Multiple Column Count

skp · Post by **skp** » Thu Mar 06, 2014 9:12 am

Hi,

I have 5 columns(say a,b,c,d,e) and i want the counts of each column ignoring null values.

My input file will be in tera bytes. Could some one suggest the best method to design in datastage in parallel version?

Thanks,
Kumar

chulett · Post by **chulett** » Thu Mar 06, 2014 10:19 am

You want to count the number of columns that do not contain nulls or do something with the counts from inside all non-null columns? Seems to me you'll still have to check each one individually for null so I'm thinking just stage variables in a transformer will be appropriate.

ray.wurlod · Post by **ray.wurlod** » Thu Mar 06, 2014 8:05 pm

Aggregator stage, Non-missing values count output column calculation method. Split your data into five streams, one for each column to be counted. Eliminate all unneeded data.

skp · Post by **skp** » Fri Mar 07, 2014 7:17 am

Thanks for the reply.

I think in both the scenarios above, the data stage job should run in sequence mode(Not in parallel). Is my understadning correct?

chulett · Post by **chulett** » Fri Mar 07, 2014 8:26 am

Why do you think that? Are there other requirements for grouping that you haven't shared?

# [ACTIVITIES]
(1) In the forum thread on counting non-null values in five columns, which stage and output column calculation method does ray.wurlod recommend?
(2) Carry on the forum thread about counting non-null column values in DataStage, starting after chulett's last post.

Pixel coordinate tracking data
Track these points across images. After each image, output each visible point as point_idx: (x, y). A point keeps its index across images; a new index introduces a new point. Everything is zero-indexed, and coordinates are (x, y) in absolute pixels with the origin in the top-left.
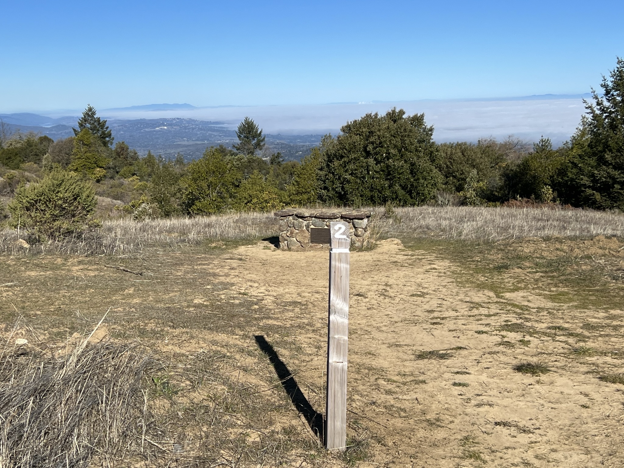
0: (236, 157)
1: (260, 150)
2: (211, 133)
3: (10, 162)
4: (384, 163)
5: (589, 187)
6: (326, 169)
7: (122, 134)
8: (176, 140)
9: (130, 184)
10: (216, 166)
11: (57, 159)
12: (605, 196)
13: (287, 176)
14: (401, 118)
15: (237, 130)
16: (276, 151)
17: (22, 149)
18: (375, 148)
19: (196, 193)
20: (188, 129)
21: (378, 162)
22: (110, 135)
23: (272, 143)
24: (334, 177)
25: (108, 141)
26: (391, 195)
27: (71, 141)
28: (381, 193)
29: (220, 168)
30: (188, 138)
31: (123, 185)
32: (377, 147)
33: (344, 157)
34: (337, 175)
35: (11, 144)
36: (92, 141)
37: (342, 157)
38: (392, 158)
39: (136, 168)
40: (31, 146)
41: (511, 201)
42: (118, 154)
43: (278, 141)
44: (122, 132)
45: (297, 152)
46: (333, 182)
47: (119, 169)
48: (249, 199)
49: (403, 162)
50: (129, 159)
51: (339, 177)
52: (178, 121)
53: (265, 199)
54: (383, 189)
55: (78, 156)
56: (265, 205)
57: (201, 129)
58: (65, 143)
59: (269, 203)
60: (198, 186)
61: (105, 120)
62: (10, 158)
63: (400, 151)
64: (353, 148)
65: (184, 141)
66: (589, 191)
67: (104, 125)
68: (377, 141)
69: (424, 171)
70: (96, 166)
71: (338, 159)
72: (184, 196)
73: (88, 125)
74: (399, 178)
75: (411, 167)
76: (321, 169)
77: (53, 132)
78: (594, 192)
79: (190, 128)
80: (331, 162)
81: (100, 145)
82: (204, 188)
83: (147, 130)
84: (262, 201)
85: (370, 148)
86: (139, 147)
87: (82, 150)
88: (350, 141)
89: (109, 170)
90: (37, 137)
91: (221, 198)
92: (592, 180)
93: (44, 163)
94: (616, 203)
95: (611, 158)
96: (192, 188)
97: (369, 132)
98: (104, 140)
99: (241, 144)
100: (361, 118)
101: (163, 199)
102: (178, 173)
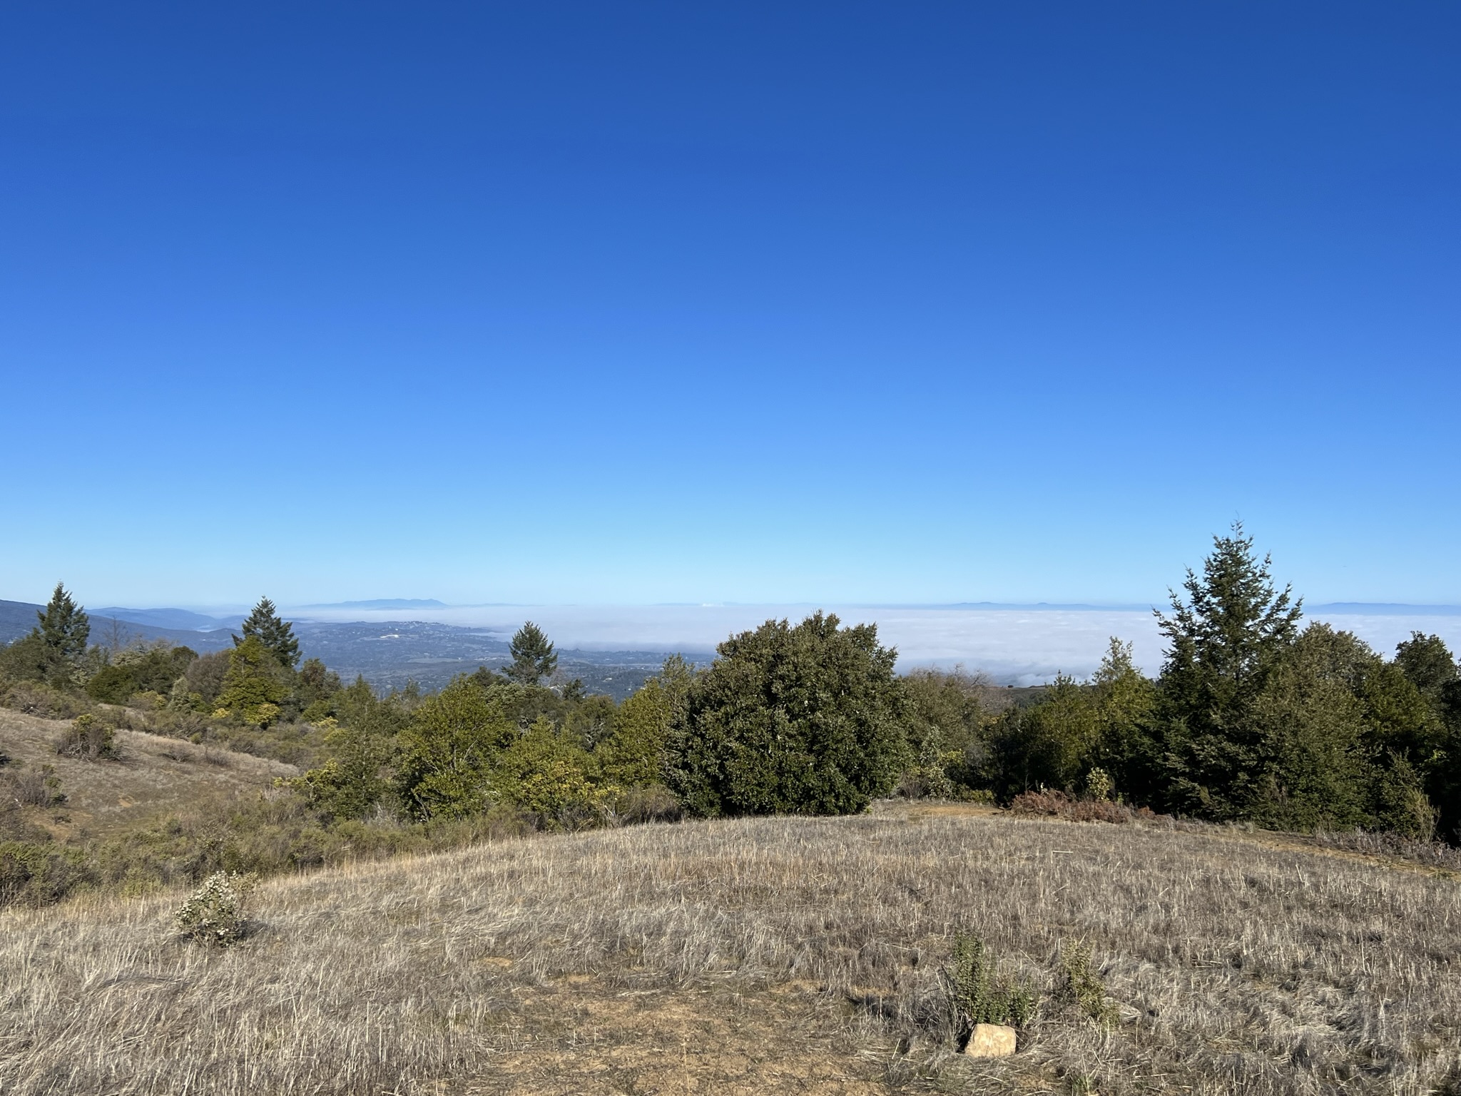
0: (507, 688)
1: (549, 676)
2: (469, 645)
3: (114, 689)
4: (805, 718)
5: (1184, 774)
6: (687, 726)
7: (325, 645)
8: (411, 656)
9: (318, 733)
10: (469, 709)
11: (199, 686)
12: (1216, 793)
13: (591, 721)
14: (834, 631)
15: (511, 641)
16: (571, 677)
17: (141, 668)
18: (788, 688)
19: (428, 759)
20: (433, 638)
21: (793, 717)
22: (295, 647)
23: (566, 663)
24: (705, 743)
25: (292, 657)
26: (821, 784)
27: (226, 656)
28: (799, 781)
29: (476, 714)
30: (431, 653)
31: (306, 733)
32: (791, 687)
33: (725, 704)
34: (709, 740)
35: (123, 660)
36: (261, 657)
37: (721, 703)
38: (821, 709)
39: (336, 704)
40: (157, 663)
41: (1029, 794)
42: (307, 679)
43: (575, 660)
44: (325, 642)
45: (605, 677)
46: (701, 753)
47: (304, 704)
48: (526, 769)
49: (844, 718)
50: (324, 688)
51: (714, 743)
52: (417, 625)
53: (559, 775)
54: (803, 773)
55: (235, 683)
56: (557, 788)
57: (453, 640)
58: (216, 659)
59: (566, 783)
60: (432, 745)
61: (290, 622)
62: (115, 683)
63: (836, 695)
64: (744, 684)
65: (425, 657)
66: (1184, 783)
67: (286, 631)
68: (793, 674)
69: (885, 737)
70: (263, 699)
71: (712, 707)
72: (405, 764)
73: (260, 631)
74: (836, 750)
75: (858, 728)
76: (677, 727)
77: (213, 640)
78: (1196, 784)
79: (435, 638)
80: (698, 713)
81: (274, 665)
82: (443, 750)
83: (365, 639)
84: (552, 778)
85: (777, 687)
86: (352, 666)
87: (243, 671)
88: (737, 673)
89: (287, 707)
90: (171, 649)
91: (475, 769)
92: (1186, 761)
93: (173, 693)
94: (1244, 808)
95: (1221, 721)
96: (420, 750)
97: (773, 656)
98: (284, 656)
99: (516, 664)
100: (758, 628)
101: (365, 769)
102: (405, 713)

...

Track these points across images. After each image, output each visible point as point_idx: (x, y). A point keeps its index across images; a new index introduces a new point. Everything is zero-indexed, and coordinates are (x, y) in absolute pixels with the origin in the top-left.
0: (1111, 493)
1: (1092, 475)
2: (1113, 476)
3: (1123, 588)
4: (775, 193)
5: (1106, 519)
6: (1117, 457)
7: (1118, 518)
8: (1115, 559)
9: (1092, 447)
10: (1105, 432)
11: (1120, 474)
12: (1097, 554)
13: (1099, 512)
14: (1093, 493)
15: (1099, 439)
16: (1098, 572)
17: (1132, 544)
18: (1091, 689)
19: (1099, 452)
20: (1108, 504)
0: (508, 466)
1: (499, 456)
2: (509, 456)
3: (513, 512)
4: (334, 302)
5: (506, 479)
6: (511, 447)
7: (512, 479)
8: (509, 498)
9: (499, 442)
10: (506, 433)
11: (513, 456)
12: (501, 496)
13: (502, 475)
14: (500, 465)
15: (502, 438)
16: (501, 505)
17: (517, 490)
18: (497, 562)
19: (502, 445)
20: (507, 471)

# [RESPONSES TO THE TASKS]
(1) The Aggregator stage with the Non-missing values count calculation method.

(2)
thompsonp · Post by **thompsonp** » Fri Mar 07, 2014 9:36 am

If there are no grouping columns you will at some point need to perform a count sequentially (otherwise you'll get one answer for each partition).
However if you have lots of data and wish to take adavantage of parallelism you can perform the initial counts in parallel and then add another stage running sequentially to sum up the counts across the partitions.

chulett · Post by **chulett** » Fri Mar 07, 2014 10:42 am

thompsonp wrote:If there are no grouping columns you will at some point need to perform a count sequentially (otherwise you'll get one answer for each partition).

Good point. That's true... unless (as you noted) there are other columns not mentioned that will allow say a hash partition so that does not become an issue.

ray.wurlod · Post by **ray.wurlod** » Fri Mar 07, 2014 2:45 pm

Generate a constant and group by that.

skp · Post by **skp** » Mon Mar 10, 2014 3:52 am

Seems i got very good replies here. Yes i will process in parallel mode and at the end i will group based on constact value.

Thanks guys.